-- Opening Marker --

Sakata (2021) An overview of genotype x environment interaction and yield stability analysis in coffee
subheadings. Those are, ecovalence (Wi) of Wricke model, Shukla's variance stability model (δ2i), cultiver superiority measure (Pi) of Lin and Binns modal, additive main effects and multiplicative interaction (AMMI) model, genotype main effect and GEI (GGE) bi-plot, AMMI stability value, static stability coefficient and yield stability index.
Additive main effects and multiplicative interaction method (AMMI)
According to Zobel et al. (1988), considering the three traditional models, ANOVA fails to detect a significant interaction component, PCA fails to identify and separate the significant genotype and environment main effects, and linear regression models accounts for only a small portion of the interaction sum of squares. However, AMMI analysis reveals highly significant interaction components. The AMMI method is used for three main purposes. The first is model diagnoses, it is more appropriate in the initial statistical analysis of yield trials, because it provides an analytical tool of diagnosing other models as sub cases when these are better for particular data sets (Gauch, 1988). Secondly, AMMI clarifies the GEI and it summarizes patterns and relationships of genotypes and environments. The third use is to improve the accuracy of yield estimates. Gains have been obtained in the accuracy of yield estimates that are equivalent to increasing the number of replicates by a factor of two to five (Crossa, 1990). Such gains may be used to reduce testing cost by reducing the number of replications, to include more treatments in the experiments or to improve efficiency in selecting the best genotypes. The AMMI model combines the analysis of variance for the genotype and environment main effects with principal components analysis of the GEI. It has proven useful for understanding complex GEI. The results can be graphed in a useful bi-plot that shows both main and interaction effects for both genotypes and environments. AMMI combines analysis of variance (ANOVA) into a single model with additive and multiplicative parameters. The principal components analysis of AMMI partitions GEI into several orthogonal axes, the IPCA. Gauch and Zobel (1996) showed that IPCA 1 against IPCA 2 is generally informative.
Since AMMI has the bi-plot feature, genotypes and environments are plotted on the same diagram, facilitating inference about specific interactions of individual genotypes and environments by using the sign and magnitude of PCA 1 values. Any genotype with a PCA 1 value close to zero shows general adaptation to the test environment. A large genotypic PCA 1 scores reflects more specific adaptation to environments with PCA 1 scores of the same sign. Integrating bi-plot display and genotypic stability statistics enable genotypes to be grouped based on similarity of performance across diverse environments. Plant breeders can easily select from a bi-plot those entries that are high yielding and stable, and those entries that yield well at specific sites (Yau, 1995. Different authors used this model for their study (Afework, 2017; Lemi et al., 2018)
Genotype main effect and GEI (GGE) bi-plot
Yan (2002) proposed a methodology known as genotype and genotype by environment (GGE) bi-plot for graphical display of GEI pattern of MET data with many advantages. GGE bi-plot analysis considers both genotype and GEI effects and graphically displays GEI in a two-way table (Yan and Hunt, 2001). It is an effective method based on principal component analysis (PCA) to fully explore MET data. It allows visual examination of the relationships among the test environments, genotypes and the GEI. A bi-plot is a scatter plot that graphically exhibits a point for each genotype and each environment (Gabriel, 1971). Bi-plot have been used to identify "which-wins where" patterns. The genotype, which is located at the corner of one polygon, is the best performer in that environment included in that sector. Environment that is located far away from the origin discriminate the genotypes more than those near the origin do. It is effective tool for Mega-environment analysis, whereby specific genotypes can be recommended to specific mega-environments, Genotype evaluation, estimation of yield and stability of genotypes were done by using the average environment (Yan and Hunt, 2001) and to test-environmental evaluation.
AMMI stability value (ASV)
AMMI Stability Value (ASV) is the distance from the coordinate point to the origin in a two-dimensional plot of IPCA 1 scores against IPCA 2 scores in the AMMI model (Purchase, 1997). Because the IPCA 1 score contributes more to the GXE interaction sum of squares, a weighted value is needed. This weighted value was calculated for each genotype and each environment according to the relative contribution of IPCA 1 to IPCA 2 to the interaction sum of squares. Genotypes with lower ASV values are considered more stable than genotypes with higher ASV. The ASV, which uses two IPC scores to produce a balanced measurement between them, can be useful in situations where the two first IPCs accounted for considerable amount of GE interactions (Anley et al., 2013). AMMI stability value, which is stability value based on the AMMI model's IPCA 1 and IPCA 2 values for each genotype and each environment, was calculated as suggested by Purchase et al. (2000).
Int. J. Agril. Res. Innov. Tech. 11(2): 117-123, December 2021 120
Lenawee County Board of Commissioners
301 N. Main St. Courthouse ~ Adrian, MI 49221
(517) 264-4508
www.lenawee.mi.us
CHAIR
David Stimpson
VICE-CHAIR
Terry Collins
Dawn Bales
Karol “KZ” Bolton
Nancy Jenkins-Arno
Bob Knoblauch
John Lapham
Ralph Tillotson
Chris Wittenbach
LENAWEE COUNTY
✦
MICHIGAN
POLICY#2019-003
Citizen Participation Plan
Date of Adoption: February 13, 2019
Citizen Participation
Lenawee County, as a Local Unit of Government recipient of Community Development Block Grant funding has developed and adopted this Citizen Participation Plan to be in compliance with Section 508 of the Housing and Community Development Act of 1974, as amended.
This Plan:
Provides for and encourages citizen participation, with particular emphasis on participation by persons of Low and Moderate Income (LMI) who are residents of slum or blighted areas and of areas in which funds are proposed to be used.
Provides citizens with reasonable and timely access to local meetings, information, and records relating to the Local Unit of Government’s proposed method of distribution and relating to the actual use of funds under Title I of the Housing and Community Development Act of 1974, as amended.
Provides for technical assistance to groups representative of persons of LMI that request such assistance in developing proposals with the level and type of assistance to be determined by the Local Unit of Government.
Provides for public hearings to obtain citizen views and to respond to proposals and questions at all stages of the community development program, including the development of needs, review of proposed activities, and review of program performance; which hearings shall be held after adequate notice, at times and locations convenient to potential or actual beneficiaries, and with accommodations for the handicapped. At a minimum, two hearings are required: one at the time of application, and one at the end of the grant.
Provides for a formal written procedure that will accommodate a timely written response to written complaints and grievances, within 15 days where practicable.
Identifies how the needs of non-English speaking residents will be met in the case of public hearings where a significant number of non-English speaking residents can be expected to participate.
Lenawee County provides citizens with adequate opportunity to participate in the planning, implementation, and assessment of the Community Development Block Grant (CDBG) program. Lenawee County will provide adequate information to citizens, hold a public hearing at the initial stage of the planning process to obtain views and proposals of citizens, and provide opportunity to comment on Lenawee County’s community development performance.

-- Closing Marker --

### Task
Search the records above for the string "residents". Report each line that has it.

### Completed exercise
Provides for and encourages citizen participation, with particular emphasis on participation by persons of Low and Moderate Income (LMI) who are residents of slum or blighted areas and of areas in which funds are proposed to be used.
Identifies how the needs of non-English speaking residents will be met in the case of public hearings where a significant number of non-English speaking residents can be expected to participate.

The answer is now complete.